Enabling Self Service for your DataCenter — Part II
In Part I of this blog, Partheeban Kandasamy (PK) explained the reasons for and how to leverage the event-driven capabilities as well as incorporate the command-driven aspect of a deployed function to deliver a true self-service experience for business units. He also delved into the logic behind the functions.
To recap, the functions that will be covered here are the remediation functions written in Go. These functions are triggered when virtual machines (VMs) go into alarm state for when they run out of CPU, memory, or storage. When a VM runs out of CPU or memory and goes into red alarm status, configuration tags are automatically attached to increment the CPU or memory that is or has run out. When a VM runes out of storage, a function will move it into a per-determined datastore.
The Remediation Functions (written in Go)
These functions fit under two primary use cases explored during Partheeban Kandasamy (PK)’s VmWorld2020 presentation, Arm Yourself with Event-Driven Functions and Reimagine SDDC Capabilities [HCP1404]. They demonstrate the power of event-driven crisis remediation capabilities enabled by vCenter Event Broker Appliance (VEBA).
1. Vertical Scaling a VM — Two functions work together to enable Vertical Scaling of VMs. The first function is based on VEBA’s Go tagging function example. This modified tagger function will respond to CPU and memory alarms and attach a tag to the VM in alarm. The second function, vm-reconfigure-via-tag function (available in the VEBA repo), responds to the VmPoweredOff event and will reconfigure a VM based on the configuration tags attached to it.
2. Auto Storage DRS — The last function, vm-datastore-move, responds to datastore alarms. When a VM runs out of storage, the alarm will trigger moving a VM to another datastore.
For this article, I’ll cover the highlights of these functions, mostly areas where Govmomi (the Go wrapper for the vSphere APIs) was used to interact with vCenter.
Modified Tagger Function
The Modified Tagger function will react to either a CPU or Memory alarm that has gone into red level. Once it gets one of the alarms, it will look at the current configuration of the VM for either the CPU or memory (whichever caused the alarm) and add a tag that will increment the appropriate resource.
i. Create Tags
In order to be able to add a tag, they must first be created. There is some information in the VEBA repo in a section titled Create configuration categories and tags. I also created a small Go program that will generate the tags for you. The source code for the tag generator is here.

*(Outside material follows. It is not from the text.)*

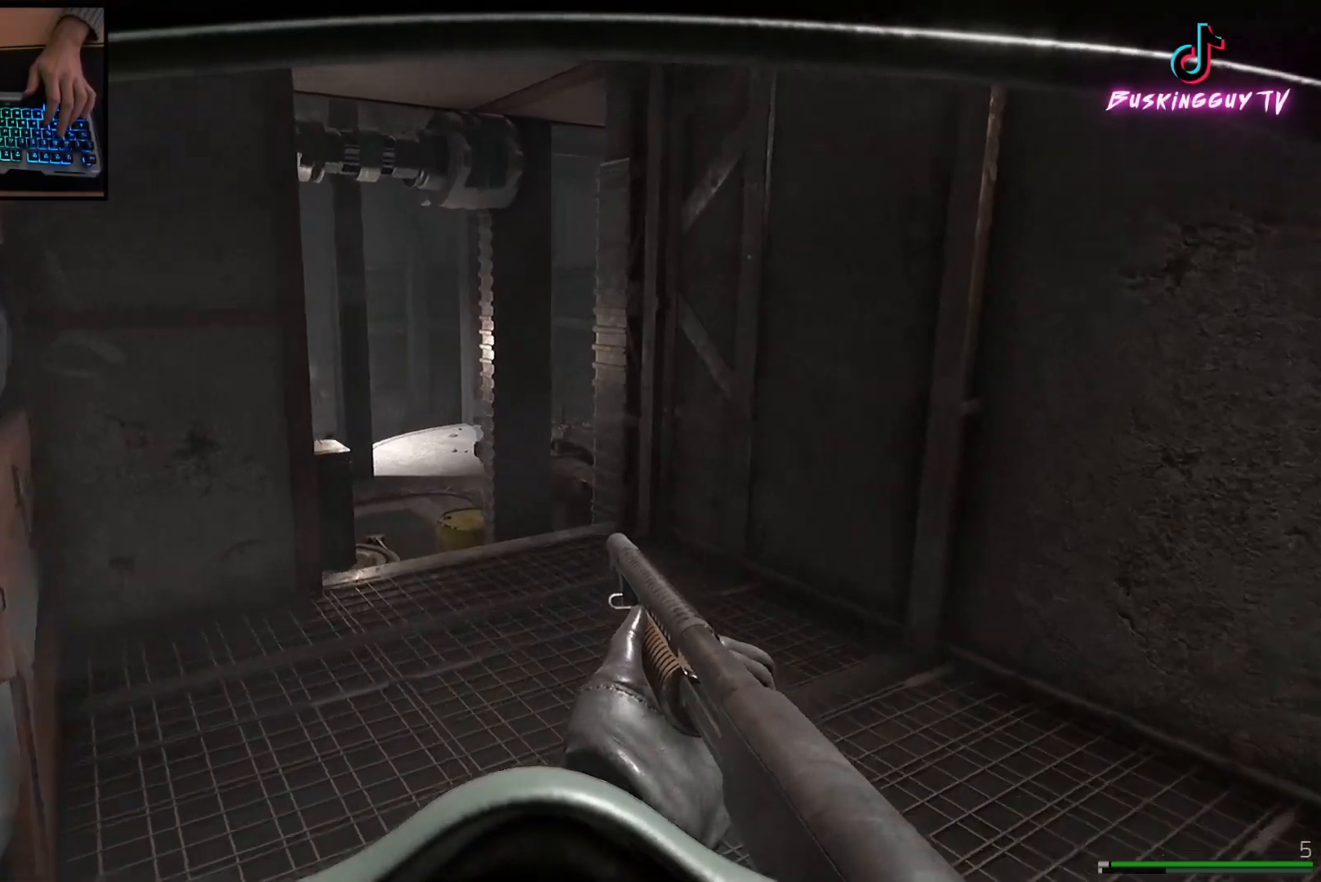
{"keys": ["a", "w"], "mouse": [], "events": [[234, "a", "down"], [351, "shift", "up"]]}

The maximum value that a configuration can be incremented to has been hardcoded. Hardcoding is bad programming practice as it doesn’t allow for the flexibility needed for the various implementations of the code. It is better to have the configuration in an external file, or even an environmental variable. But, for the purpose of this blog, it is an exercise for the reader to improve the code by making it more easily configurable.
ii. Event Trigger (Alarm Status Changes to Red)
The event data comes into the OpenFaaS processor as a JSON string. Annotation in the stack.yaml configuration file has filtered out all but the AlarmStatusChangedEvent type events. But even then, we might have events that this function won’t do anything about. All the modified tagger function can do is respond to memory and CPU alarms that have gone into red. It’s possible that other alarms will be hitting the function such as datastore alarms.
To ensure the function is responding to the correct alarm, we’ll need to parse the incoming event data, which comes in as a JSON slice of bytes.
Here, you can see how the event data, passed in through the req variable is saved into the event variable which is cloudEvent struct type. Before it is saved, the JSON fields are parsed into cloudEvent fields using the json standard library package and the Unmarshal() method.
Once the even data is captured in a variable, the alarm information can be checked to verify it is of the correct type.
If the alarm has a name that is either of “VM Memory Usage” or “VM CPU Usage” and the status has gone to “red”, then we know it is worth connecting to vCenter. Here, another improvement can be considered. Right now, every time the correct alarm is determined, we will establish a new connection to vCenter. I thought this would be all right for systems that rarely triggers CPU or memory alarms. However, if many alarms are expected, it would be better to have a persistent connection and try to log into the same session if the session times out. Again, this is left to the reader as an exercise to improve the code.
iii. Connect to vCenter
Connecting to vCenter in this case is done by creating a new client.
Two sessions are established through Govmomi. The first is a connection to the vSphere API using govmomi.NewClient(). This connection is used to see the tags currently attached to the VM. We should try to detach an outdated configuration tag if we want to attach a new and different one. But to detach a tag, we need to see what tags are on it and that’s what the Govmomi client is for.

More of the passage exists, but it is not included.